GIVEN INSTRUCTION:
Rewrite the data below with "bounding box" switched to "enclosing rectangle" and everything else unchanged, leaving the pictures out.

(Annotated region listings)
== == ==

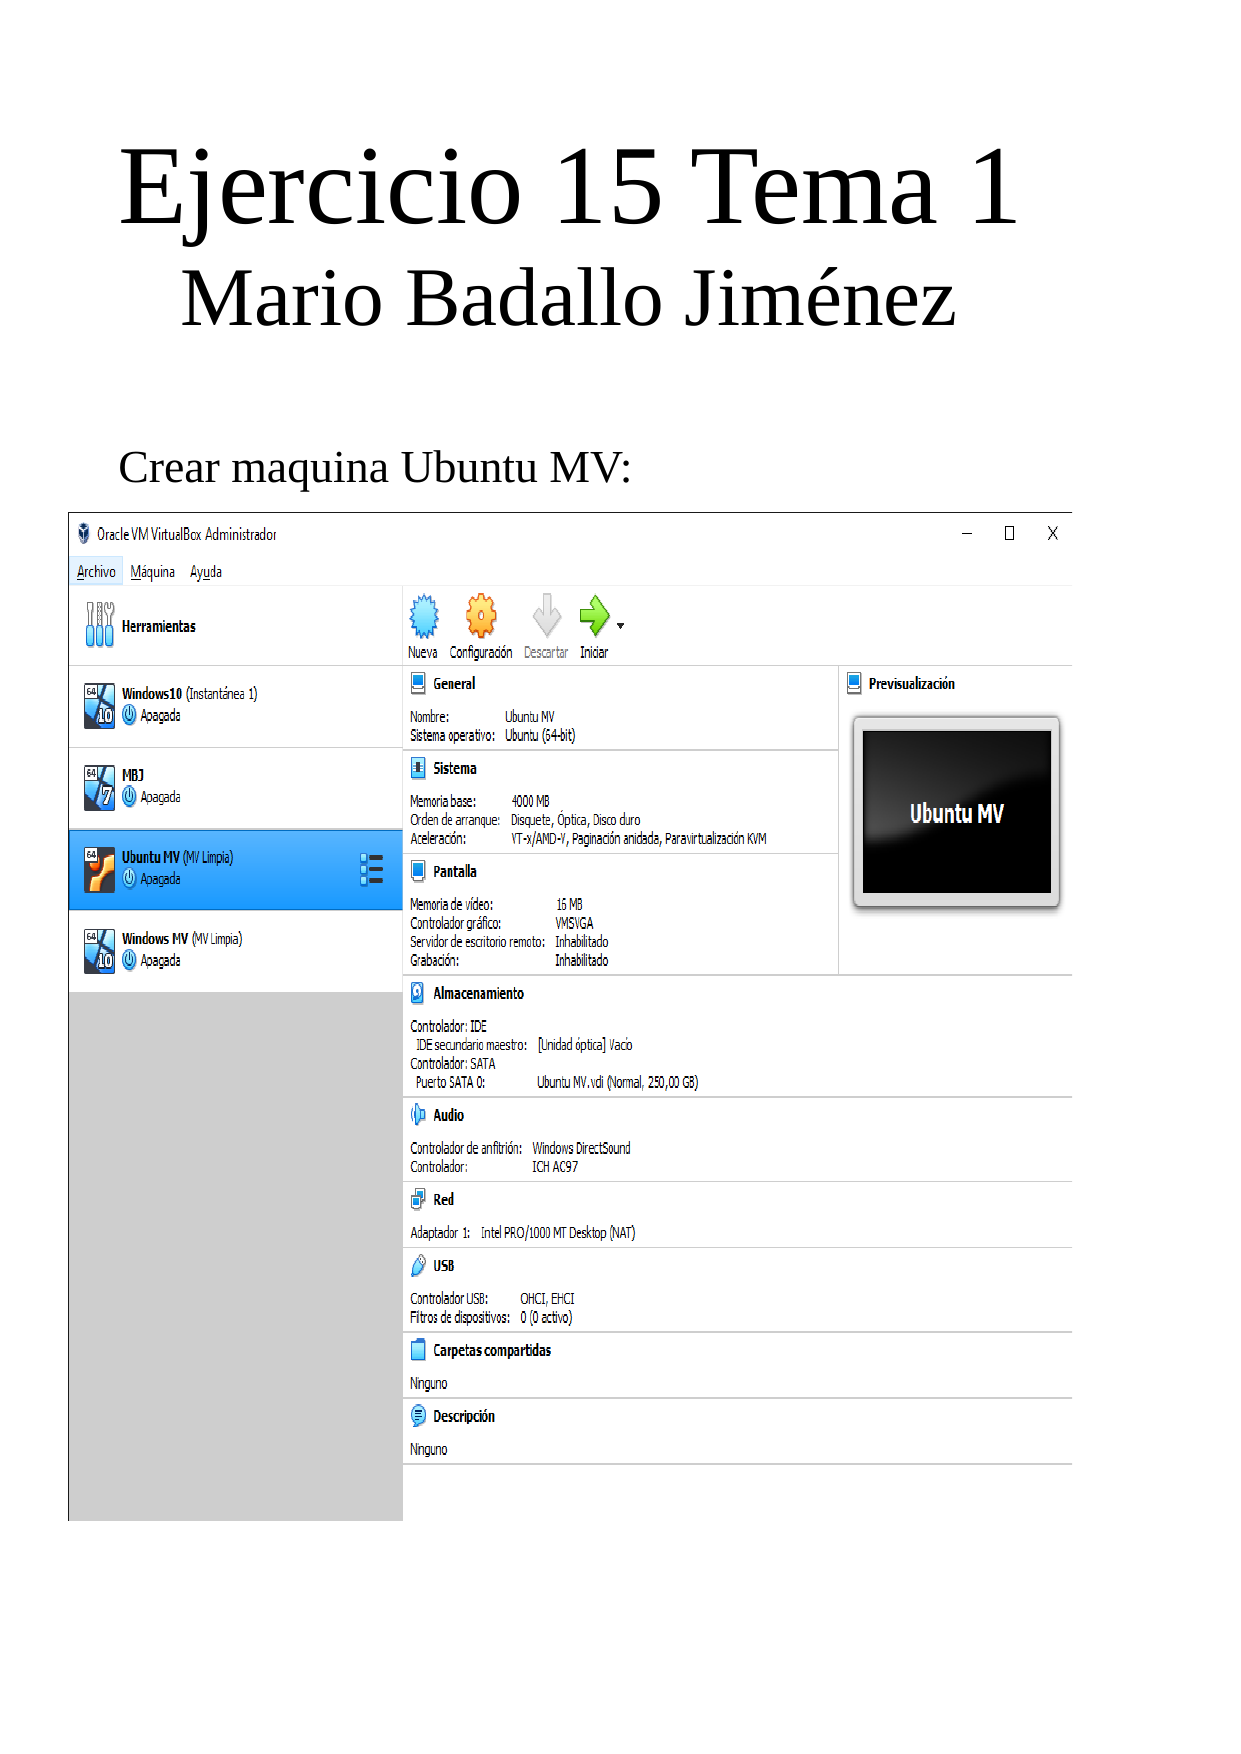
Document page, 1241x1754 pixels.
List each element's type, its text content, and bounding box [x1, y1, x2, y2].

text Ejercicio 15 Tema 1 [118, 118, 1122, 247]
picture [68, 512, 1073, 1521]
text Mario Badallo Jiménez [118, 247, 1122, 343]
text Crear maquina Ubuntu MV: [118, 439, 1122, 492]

== == ==

REPLY:
Document page, 1241x1754 pixels.
List each element's type, its text content, and enclosing rectangle [x1, y1, x2, y2].

text Ejercicio 15 Tema 1 [118, 118, 1122, 247]
picture [68, 512, 1073, 1521]
text Mario Badallo Jiménez [118, 247, 1122, 343]
text Crear maquina Ubuntu MV: [118, 439, 1122, 492]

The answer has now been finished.